**HOW TO COMPLETE THIS TASK:**
Copy every entry verbatim and skip the pictures.

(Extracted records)

==*==

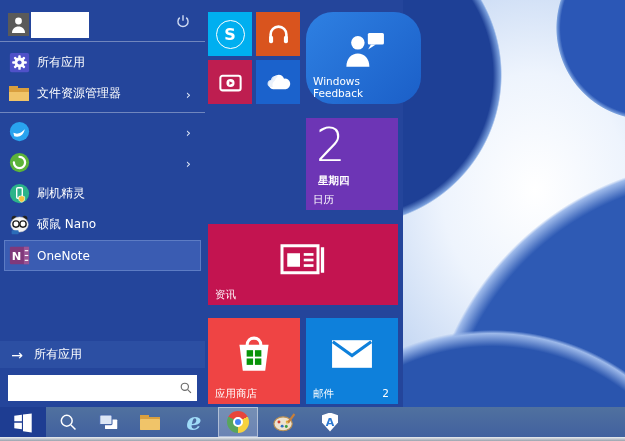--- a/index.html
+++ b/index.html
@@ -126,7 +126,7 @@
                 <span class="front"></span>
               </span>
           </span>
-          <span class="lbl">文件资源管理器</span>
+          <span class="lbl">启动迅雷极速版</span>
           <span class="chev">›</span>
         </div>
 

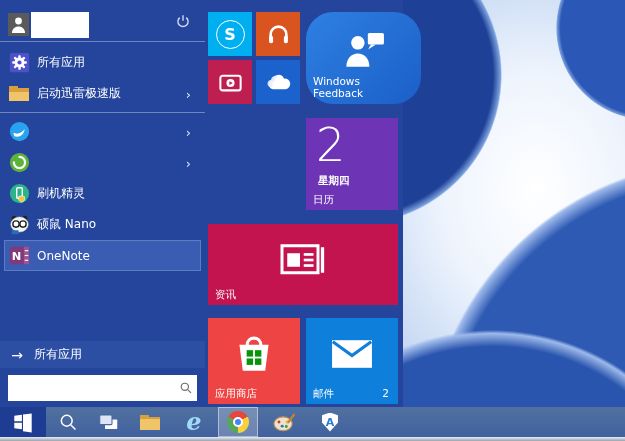--- a/index.html
+++ b/index.html
@@ -149,6 +149,7 @@
               <path d="M12 5.6a6.4 6.4 0 1 1-6.4 6.4" fill="none" stroke="#fff" stroke-width="2.6" stroke-linecap="round"></path>
             </svg>
           </span>
+          <span class="lbl">360安全浏览器7</span>
           <span class="chev">›</span>
         </div>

==*==

**TASK ANSWER:**
--- a/index.html
+++ b/index.html
@@ -126,7 +126,7 @@
                 <span class="front"></span>
               </span>
           </span>
-          <span class="lbl">文件资源管理器</span>
+          <span class="lbl">启动迅雷极速版</span>
           <span class="chev">›</span>
         </div>
 

--- a/index.html
+++ b/index.html
@@ -149,6 +149,7 @@
               <path d="M12 5.6a6.4 6.4 0 1 1-6.4 6.4" fill="none" stroke="#fff" stroke-width="2.6" stroke-linecap="round"></path>
             </svg>
           </span>
+          <span class="lbl">360安全浏览器7</span>
           <span class="chev">›</span>
         </div>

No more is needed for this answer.